Our Heavenly Father never overlooks a detail as he first addresses our human instinct to tense in adversity by reminding us (verse 27) that we are not alone nor are we forgotten, that He is fully capable and is more than strong enough to carry to completion what His promises include without becoming tired or overburdened (verse 28). In fact, He provides that same strength to those who wait, who often are weary, increasing their power as they rely on Him. Waiting is an opportunity to recharge if we will only view it as such.  

Sometimes, just like my parents undoubtedly did, God tells us “in a little while.” When He tells us this, it’s easy to come unglued, or at least feel like we should, but when we face times of waiting as time for restoration, for healing, of hope, that waiting no longer feels like an eternity; rather it really is a “little” while. When we wait in hopeful anticipation, the fulfillment of that promise will be even sweeter.
We are reminded of this in Habakkuk 2:3;

“For the revelation awaits an appointed time; 
   it speaks of the end 
   and will not prove false. 
Though it linger, wait for it; 
   it will certainly come 
   and will not delay.”

Waiting is essential to our existence. We need the rest from the day to day, week to week, month to month chaos that surrounds us. We also need the endurance and stamina that waiting brings through its God given strength, forged through patience and trust. Waiting gives us the ability to trust God even when we don’t understand and can’t see what’s ahead and in doing so, it develops a dependence on him in its quietness and character that is so pervasive it is not easily broken.

So next time God replies with an “in a little while,” remember that He is doing this for our good, that He is in control, and that even though we may seem forgotten and alone, He does see, He knows, and will fulfill His promise in its timing.
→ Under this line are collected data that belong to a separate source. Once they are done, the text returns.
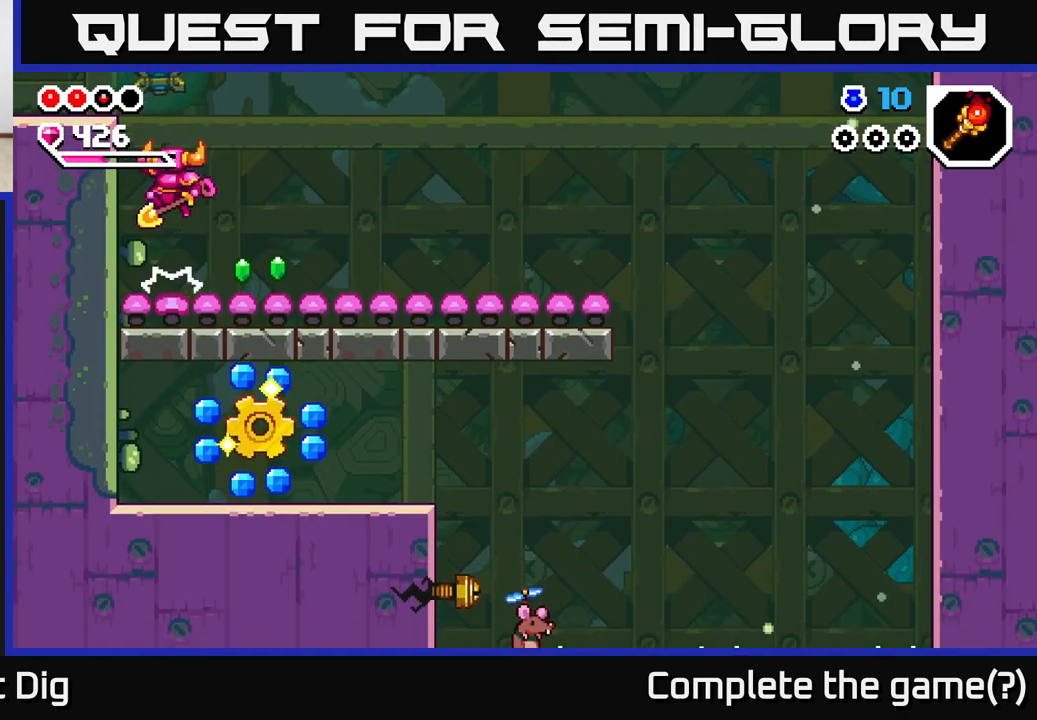
{"buttons": ["A"], "left_stick": "left", "right_stick": "center", "events": [[217, "left_stick", "left"], [350, "X", "down"], [483, "X", "up"]]}
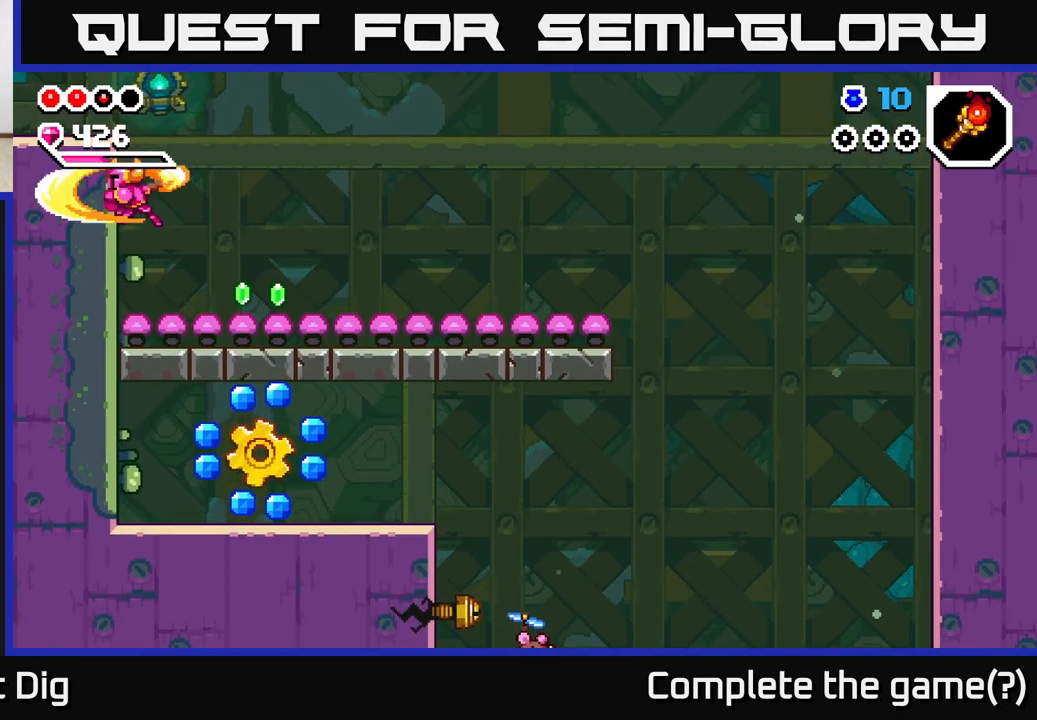
{"buttons": ["A"], "left_stick": "up", "right_stick": "center", "events": [[50, "A", "up"], [83, "left_stick", "up"], [183, "A", "down"], [200, "left_stick", "up-left"], [383, "left_stick", "up"]]}
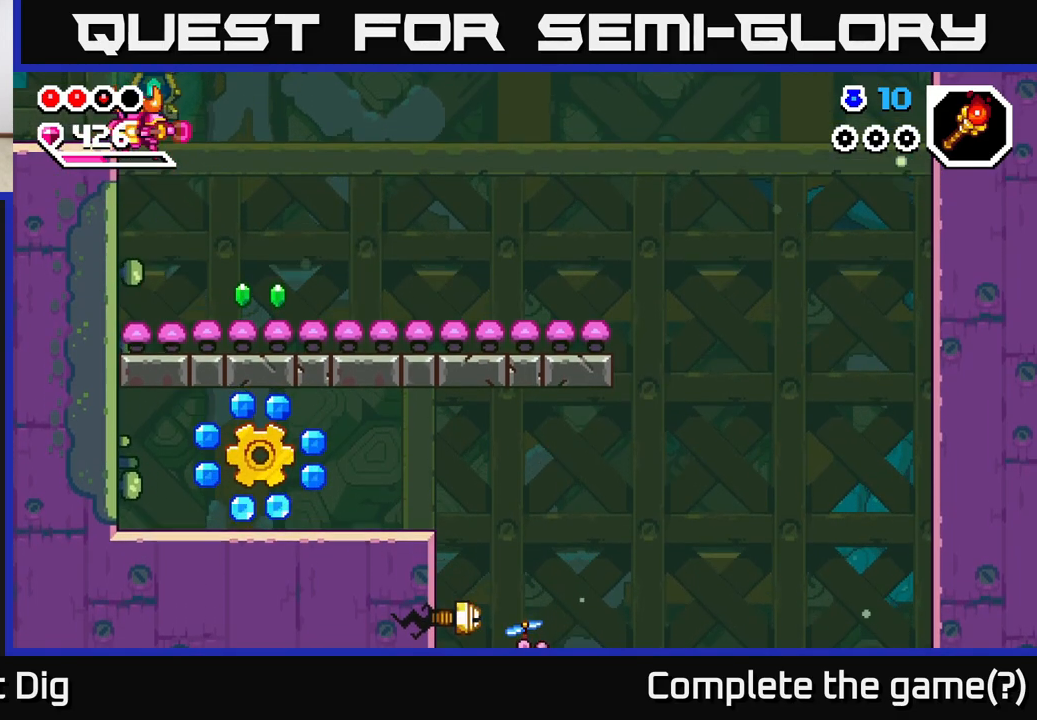
{"buttons": ["A"], "left_stick": "up-left", "right_stick": "center", "events": [[33, "X", "down"], [50, "left_stick", "up-left"], [200, "X", "up"], [283, "A", "up"], [450, "A", "down"]]}
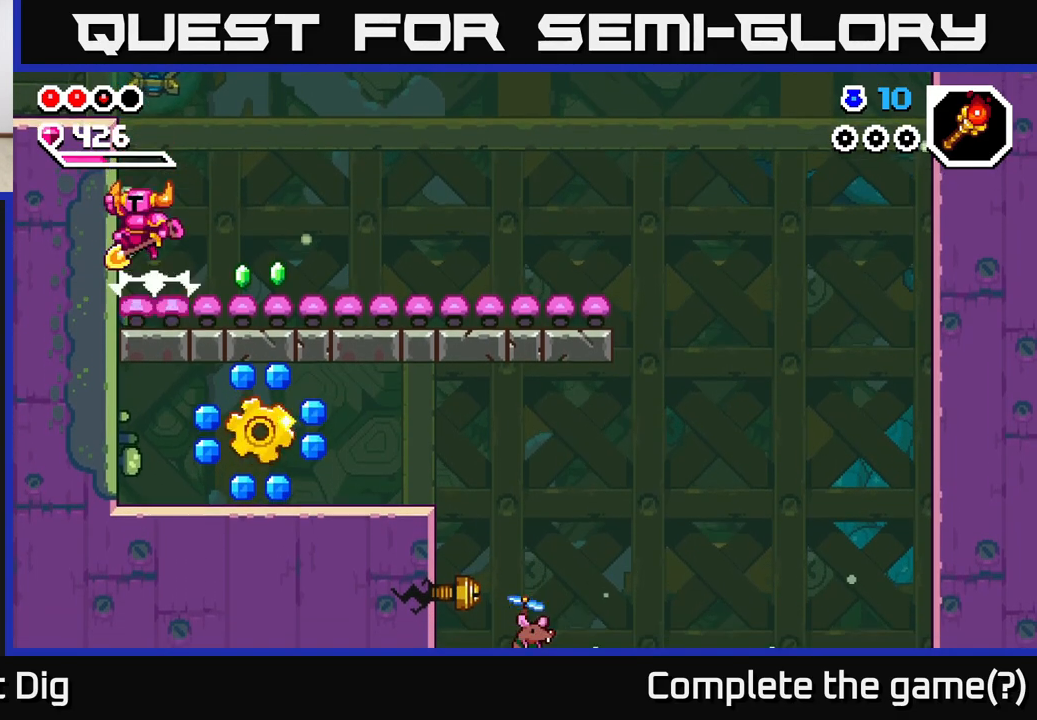
{"buttons": ["A"], "left_stick": "up-left", "right_stick": "center", "events": [[217, "X", "down"], [400, "X", "up"]]}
When that time is over, you will have received more than the fulfillment of that promise; you will have learned the benefit of the wait.

Tuesday, April 12, 2011

Opening Remarks

Well, considering that this is something I never thought I’d be doing, I’m not sure where to commence. In that case, I guess the beginning is really the best place to start, so I will. My name, obviously, is Becky. I am a children’s pastor, love polka dots and the color yellow. Writing has recently become one of my passions.  Smiling is what I do best.


I am also a mom to be, albeit not in what most people would consider the "normal" manner and most definitely in an unknown time frame.
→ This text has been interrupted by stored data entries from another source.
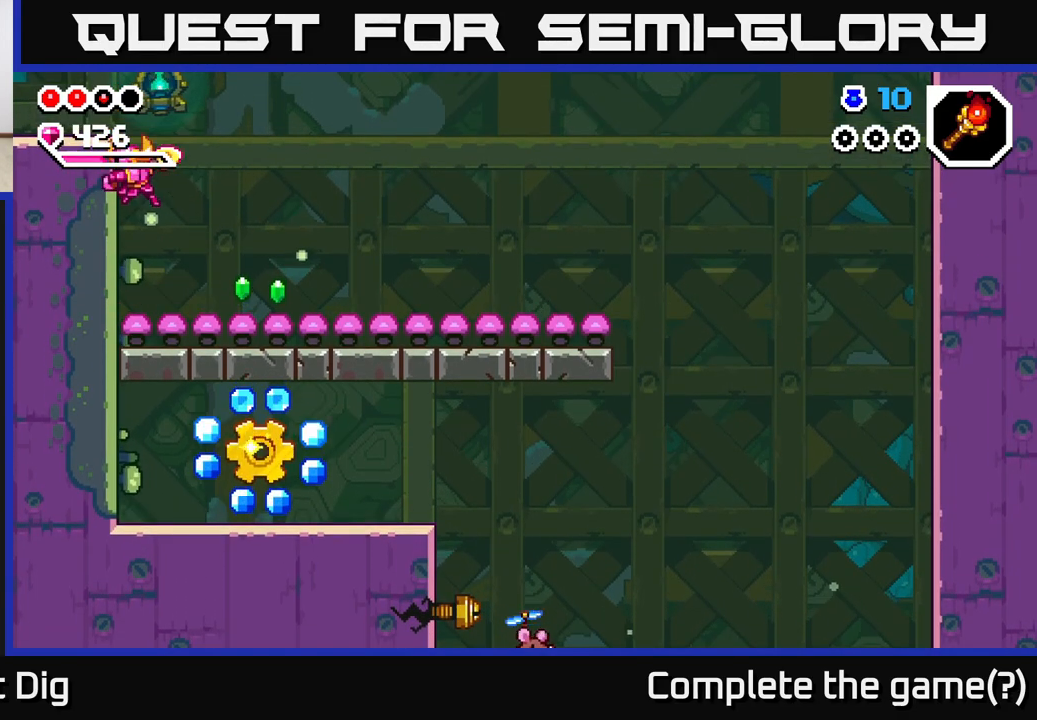
{"buttons": ["A"], "left_stick": "up", "right_stick": "center", "events": [[17, "A", "up"], [100, "left_stick", "center"], [200, "A", "down"], [233, "left_stick", "up"]]}
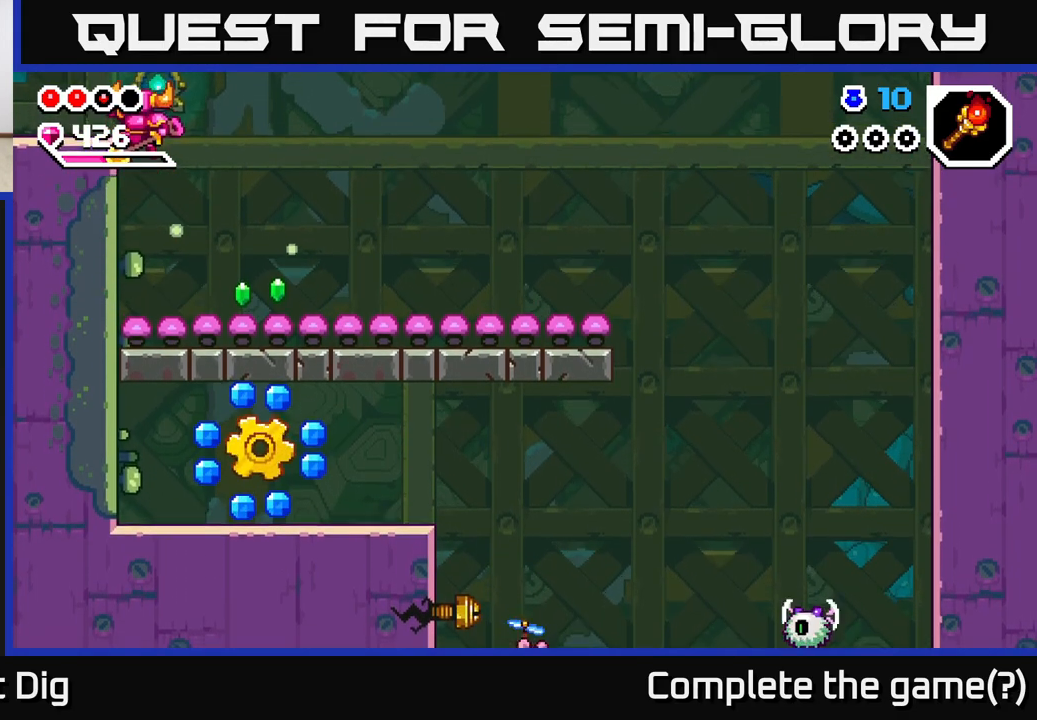
{"buttons": ["A"], "left_stick": "up", "right_stick": "center", "events": [[50, "left_stick", "up-left"], [317, "A", "up"], [333, "left_stick", "center"], [417, "A", "down"], [467, "left_stick", "up"]]}
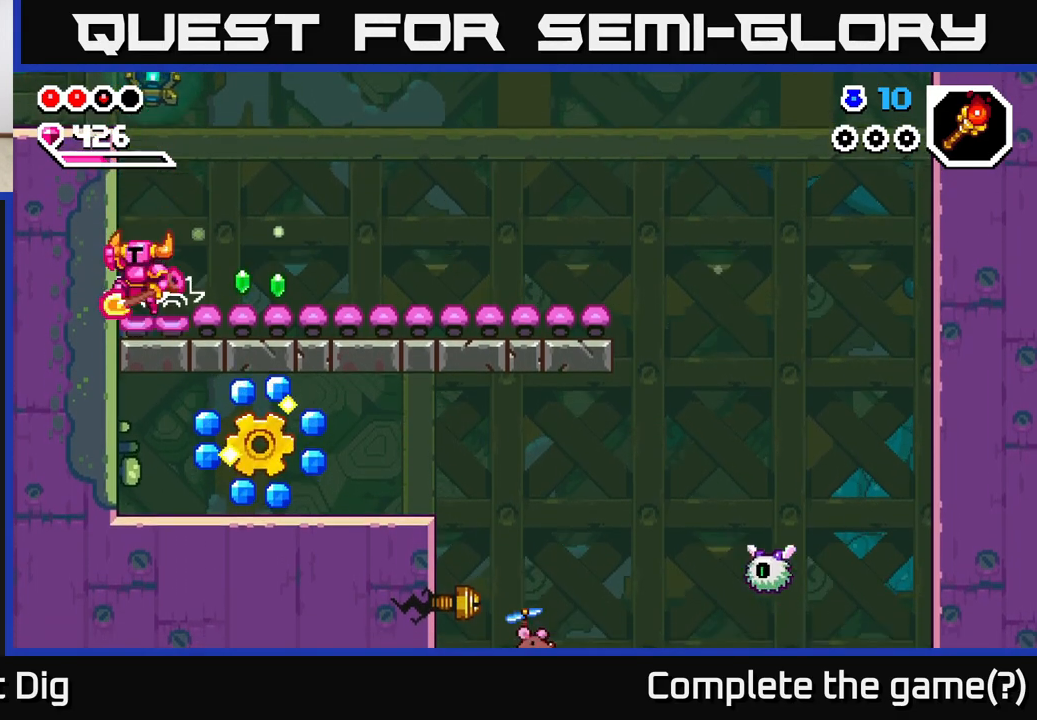
{"buttons": ["A"], "left_stick": "up", "right_stick": "center", "events": [[83, "X", "down"], [450, "X", "up"]]}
My husband and I have been (and still are) struggling with unexplained infertility. The past four years of my life have been an interesting journey. This journey began like most others, full of innocence and a naïve belief that at any moment we would be expectant parents. We gradually progressed to the “Hmm, maybe something isn’t entirely right stage” and onto the, “well, obviously something isn’t quite right, but no one can figure out exactly what” stage, which is where we are now.

We are also pursuing adoption through the foster system, as that is something we have always wanted to do. Following much prayer, thought, and counsel from friends who have walked this road before us, we decided to pursue adoption the end of 2010. We recently completed our paperwork, training, are home study approved and are waiting on God’s timing for our first placement.
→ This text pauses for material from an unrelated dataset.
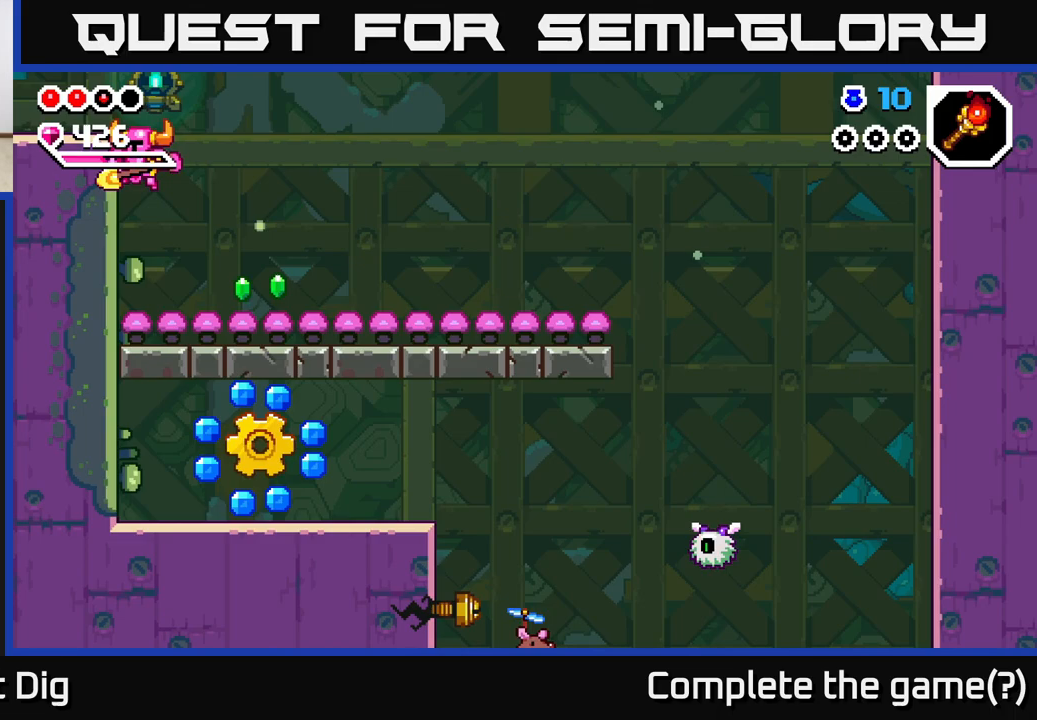
{"buttons": ["A"], "left_stick": "up", "right_stick": "center", "events": [[17, "A", "up"], [67, "left_stick", "up-left"], [167, "left_stick", "center"], [217, "A", "down"], [283, "left_stick", "up"]]}
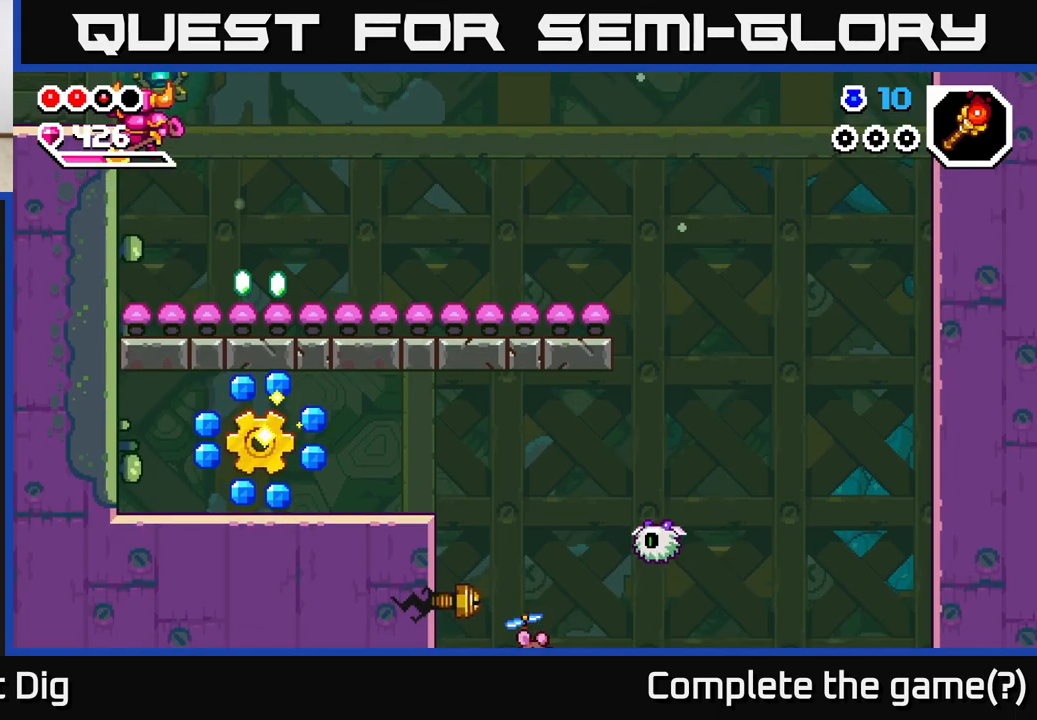
{"buttons": [], "left_stick": "right", "right_stick": "center", "events": [[200, "left_stick", "up-left"], [417, "A", "up"], [450, "left_stick", "right"]]}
All this said, it is my desire to be an encouragement to families who are walking this road with us, even as we continue our journey. I also believe that many of the things that I write, or have written as the case may be, are not necessarily specific to infertility. They may have stemmed from that place in my life but are applicable to many other situations that I or others may encounter in this lifetime.

So without further adieu, I welcome you to this journey- a path of hope when there seems to be none, because with God’s help, there is nothing left to fear. Feel free to join in, share your thoughts (nicely please :)), and give your feedback as we grow together.